Получался заколдованный круг: ни плавный, ни энергичный вывод пути к спасению самолёта не открывали. Оставалась золотая середина. Единственный шанс, если он только существовал, заключался в том, чтобы найти такой радиус выхода, при котором были бы до конца использованы все запасы прочности крыльев, фюзеляжа, оперения, но машина все же не рассыпалась и успела выйти из пикирования раньше соприкосновения (назовём его так!) с землёй.
Изложение всех этих соображений довольно многословно. На самом же деле они возникли в голове буквально в течение нескольких секунд — никогда человек не соображает так ясно, быстро, решительно, как в минуту опасности. Если бы мозг лётчика-испытателя всегда работал так же, как в острых ситуациях, его обладатель за год стал бы академиком, если бы, конечно, прежде не умер от чрезмерного перенапряжения психики.
Много лет спустя я вспомнил и заново пережил эту ситуацию, когда увидел на экране кинозапись катастрофы нашего сверхзвукового пассажирского самолёта Ту-144 во время демонстрационного полёта над парижским аэродромом ле-Бурже. Он тоже оказался — по причинам, которые так и не удалось с полной достоверностью установить, — в отвесном положении, носом вниз, на высоте, недостаточной для вывода. Перед экипажем встали те же проблемы, что и передо мной в тот далёкий осенний день, но, к несчастью, их положение было полностью безвыходным…
Более или менее разобравшись в создавшемся положении, я точно дозированным движением потянул на себя штурвал и повёл самолёт по этой единственно возможной траектории. Не было, конечно, никакой гарантии, что она ведёт к спасению, но было доподлинно известно, что никакая другая к нему уж тем более не приведёт.
Делаю своё дело, а сознание автоматически фиксирует все происходящее.
Перегрузка прижимает к креслу с необычной для бомбардировщика силой.
Продолжает нарастать скорость: она достигнет своего максимума и начнёт падать только в самой нижней точке кривой, которую описывает — ох, уж совсем недалеко от земли — наш самолёт.
Машина падает с оглушительным тревожным воем. Мне его потом не раз описывали находившиеся в этот день на аэродроме товарищи.

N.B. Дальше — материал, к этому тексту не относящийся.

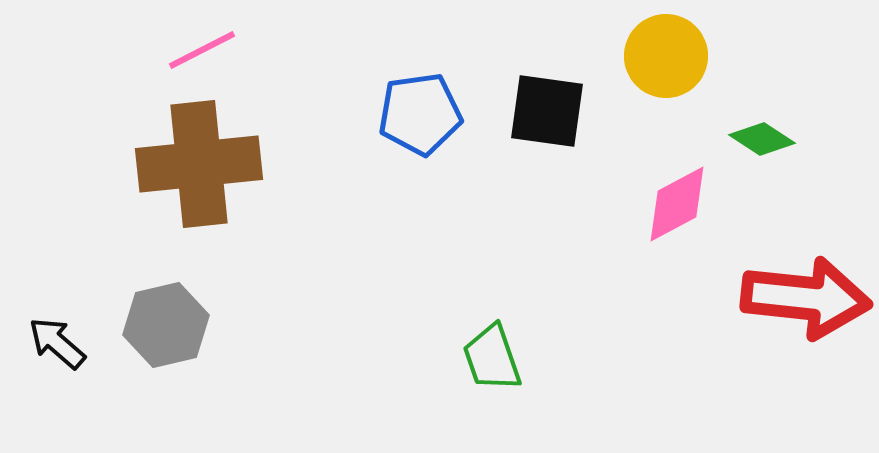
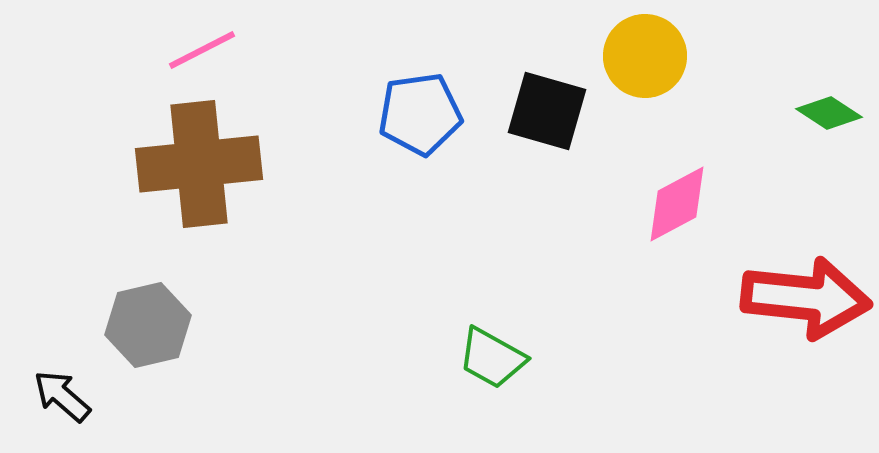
yellow circle: moved 21 px left
black square: rotated 8 degrees clockwise
green diamond: moved 67 px right, 26 px up
gray hexagon: moved 18 px left
black arrow: moved 5 px right, 53 px down
green trapezoid: rotated 42 degrees counterclockwise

Вдруг над самым ухом у меня раздаётся словно пушечный выстрел, громкий до физической боли в барабанных перепонках даже на фоне и без того достаточно мощных акустических эффектов. Это потоком отсосало и вырвало из металлического переплёта одно из стёкол моей кабины.
Все кругом дрожит и трясётся.
Но я продолжаю тянуть штурвал. Все мои помыслы, вся сила моей едва начавшей формироваться лётной интуиции направлены на одно: не переходить предела, за которым машина не выдержит, но и не отступать от него ни на йоту!
Вот, наконец, и низшая точка невидимого огромного колёса, по воображаемому ободу которого мы неслись в течение всех этих бесконечно долгих двадцати-тридцати секунд. Бросаю быстрый взгляд за борт, вниз — да, близка матушка! — и вот уже самолёт в крутой горке лезет в небо, с каждой секундой все больше приближаясь к нормальной, безопасной скорости полёта.
Впрочем, нормальной и безопасной эту скорость можно было считать только для исправного самолёта. Для нашей же машины после перенесённой ею передряги ничто уже не было безопасно. Со своего места я не мог осмотреть ни крылья, ни фюзеляж, ни оперение, но надеяться на их исправность явно не приходилось. Поэтому все мои дальнейшие действия были подчинены одному принципу: по возможности меньше нагружать и без того потрёпанную машину. Посадочные щитки решаю вообще не выпускать: вдруг возникающее при их выпуске перераспределение давления воздуха по поверхности крыла окажется той самой последней соломинкой, которая, как известно, сломала спину одному верблюду. Я не хочу быть этим верблюдом.
Шасси, напротив, выпускаю заранее, на высоте более тысячи метров, так как это все равно неизбежно, и если уж повлечёт за собой какие-нибудь неприятности, пусть лучше они произойдут повыше. Но нет, шасси вышло хорошо.
Заход строю издалека по прямой — лучше обойтись без разворотов вблизи земли, где к тому же и атмосфера всегда менее спокойна.